- **Stored data**
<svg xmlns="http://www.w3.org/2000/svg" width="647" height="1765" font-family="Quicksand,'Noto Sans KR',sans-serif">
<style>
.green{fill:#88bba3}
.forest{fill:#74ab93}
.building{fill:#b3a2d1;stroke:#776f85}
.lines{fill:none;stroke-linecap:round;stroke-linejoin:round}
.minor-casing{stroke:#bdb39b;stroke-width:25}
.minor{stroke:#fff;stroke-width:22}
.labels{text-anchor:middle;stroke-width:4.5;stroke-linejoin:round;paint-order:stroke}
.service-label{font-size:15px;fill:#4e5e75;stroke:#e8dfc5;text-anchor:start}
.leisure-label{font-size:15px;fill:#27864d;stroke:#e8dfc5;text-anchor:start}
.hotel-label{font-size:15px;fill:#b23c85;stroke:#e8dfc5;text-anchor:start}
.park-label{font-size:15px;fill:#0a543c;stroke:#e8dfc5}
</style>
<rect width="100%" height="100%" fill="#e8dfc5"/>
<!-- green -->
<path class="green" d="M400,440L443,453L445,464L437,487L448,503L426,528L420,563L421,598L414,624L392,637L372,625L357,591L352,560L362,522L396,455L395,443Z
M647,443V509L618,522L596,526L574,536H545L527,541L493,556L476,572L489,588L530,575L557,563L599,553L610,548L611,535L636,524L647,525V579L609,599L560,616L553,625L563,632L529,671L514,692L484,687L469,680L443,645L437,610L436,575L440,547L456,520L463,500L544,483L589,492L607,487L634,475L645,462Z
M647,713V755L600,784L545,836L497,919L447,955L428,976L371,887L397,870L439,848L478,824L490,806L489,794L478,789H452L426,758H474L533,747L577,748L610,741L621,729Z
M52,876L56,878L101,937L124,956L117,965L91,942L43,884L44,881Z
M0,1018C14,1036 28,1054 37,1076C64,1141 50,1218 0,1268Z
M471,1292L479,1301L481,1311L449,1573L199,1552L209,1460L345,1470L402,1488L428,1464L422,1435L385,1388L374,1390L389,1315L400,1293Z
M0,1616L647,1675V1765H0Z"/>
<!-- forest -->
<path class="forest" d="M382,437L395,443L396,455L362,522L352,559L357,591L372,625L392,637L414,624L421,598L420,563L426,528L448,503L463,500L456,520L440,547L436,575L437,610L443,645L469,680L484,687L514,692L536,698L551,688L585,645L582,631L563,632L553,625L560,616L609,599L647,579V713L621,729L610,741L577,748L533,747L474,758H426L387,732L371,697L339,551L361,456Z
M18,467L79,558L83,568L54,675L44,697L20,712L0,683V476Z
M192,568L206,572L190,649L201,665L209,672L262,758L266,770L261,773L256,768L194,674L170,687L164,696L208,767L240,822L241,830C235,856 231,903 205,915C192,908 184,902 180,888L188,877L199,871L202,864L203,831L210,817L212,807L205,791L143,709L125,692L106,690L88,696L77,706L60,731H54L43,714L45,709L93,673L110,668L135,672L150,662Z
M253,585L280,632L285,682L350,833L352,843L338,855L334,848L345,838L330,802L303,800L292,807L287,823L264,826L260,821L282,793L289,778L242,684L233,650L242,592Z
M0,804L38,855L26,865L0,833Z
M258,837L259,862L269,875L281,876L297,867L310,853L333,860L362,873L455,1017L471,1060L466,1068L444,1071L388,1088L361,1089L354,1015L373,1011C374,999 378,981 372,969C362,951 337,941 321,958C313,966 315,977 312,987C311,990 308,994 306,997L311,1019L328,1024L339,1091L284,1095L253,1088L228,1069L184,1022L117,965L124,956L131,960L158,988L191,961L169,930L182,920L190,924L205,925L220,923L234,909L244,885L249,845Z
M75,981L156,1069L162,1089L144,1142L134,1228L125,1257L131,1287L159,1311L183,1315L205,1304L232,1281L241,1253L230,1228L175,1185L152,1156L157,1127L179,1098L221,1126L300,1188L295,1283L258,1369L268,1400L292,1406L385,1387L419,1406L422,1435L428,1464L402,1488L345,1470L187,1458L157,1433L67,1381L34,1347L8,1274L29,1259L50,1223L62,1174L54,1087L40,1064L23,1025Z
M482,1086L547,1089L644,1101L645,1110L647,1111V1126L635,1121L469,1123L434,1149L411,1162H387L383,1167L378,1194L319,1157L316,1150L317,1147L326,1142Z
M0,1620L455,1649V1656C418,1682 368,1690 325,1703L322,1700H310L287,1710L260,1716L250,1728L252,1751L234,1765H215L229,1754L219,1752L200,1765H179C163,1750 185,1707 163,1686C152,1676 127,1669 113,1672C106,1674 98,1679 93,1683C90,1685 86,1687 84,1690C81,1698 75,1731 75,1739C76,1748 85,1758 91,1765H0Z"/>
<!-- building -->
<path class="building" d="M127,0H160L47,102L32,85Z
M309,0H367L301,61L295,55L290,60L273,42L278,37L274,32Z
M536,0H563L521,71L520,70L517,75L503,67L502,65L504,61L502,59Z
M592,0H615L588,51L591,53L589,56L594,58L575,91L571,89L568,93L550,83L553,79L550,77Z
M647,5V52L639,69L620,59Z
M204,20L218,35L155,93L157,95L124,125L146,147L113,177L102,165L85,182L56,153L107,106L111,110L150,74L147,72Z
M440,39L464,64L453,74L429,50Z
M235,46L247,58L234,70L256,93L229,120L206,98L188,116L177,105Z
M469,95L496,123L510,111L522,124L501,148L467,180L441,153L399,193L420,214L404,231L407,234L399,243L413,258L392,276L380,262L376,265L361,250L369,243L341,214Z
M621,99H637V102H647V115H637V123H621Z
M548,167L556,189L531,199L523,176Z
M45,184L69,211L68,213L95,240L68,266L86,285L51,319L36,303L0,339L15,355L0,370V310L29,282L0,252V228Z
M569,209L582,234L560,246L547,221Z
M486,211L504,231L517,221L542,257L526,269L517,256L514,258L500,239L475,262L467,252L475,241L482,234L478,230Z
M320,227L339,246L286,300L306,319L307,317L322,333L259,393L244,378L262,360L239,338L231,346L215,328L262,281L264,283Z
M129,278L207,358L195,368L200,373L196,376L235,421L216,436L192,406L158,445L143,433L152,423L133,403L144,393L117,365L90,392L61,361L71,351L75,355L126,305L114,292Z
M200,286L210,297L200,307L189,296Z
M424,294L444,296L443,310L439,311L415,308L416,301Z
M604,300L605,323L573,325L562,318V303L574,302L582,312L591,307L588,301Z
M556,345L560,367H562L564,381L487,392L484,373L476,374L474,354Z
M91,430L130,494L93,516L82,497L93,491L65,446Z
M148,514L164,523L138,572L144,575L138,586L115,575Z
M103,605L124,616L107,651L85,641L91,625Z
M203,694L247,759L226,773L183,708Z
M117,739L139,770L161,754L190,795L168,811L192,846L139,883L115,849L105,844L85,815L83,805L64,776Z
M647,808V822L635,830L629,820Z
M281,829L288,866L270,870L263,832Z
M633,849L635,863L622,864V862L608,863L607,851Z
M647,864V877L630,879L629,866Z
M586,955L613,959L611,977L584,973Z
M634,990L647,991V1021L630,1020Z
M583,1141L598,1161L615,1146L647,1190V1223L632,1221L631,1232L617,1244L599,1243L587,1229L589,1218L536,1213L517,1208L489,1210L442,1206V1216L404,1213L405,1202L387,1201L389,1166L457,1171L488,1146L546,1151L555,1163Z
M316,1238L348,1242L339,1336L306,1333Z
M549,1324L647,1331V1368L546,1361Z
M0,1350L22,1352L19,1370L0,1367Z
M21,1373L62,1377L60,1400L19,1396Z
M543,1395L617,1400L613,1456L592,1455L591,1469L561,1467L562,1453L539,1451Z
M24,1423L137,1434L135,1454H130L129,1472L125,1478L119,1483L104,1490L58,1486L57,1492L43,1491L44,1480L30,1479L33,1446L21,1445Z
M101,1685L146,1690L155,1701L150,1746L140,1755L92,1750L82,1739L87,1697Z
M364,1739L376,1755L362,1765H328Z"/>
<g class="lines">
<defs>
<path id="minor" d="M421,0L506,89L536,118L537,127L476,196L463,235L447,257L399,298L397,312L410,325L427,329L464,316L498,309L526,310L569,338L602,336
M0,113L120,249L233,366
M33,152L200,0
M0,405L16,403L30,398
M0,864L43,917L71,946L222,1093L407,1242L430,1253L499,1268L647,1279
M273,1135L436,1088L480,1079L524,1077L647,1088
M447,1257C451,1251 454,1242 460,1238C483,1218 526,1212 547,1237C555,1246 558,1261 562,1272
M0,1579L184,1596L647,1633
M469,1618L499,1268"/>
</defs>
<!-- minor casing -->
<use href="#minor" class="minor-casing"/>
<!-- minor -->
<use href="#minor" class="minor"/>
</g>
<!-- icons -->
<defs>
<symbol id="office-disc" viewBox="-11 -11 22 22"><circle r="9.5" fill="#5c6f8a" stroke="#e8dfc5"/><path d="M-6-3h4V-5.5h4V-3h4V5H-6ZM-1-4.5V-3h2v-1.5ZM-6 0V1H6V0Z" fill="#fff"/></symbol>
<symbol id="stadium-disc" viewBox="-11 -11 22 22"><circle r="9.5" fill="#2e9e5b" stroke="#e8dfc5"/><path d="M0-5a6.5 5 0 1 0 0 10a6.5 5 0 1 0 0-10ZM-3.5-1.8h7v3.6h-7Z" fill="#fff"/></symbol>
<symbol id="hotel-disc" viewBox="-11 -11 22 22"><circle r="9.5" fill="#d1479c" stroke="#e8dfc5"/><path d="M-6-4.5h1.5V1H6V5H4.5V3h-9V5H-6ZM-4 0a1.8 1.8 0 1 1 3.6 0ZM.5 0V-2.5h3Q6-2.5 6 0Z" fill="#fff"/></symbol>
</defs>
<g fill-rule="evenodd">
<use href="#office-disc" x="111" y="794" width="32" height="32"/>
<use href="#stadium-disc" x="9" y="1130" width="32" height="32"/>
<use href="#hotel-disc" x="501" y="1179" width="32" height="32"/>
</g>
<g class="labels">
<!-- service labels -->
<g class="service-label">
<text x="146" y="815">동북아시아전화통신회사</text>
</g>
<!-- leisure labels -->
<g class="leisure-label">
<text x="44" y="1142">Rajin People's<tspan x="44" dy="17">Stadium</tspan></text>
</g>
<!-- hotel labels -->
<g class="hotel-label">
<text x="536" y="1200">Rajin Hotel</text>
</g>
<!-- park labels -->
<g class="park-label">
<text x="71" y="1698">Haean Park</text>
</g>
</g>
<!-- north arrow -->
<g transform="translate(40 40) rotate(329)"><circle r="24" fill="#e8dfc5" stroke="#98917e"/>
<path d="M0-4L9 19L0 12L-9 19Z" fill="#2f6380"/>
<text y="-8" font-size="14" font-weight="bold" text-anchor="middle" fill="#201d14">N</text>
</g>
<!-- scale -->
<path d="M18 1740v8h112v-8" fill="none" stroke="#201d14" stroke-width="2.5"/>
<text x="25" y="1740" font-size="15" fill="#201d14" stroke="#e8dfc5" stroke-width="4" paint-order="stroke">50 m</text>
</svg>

- **Required work**
Gather all lines with the string "casing" from the data.

- **Written answer**
.minor-casing{stroke:#bdb39b;stroke-width:25}
<!-- minor casing -->
<use href="#minor" class="minor-casing"/>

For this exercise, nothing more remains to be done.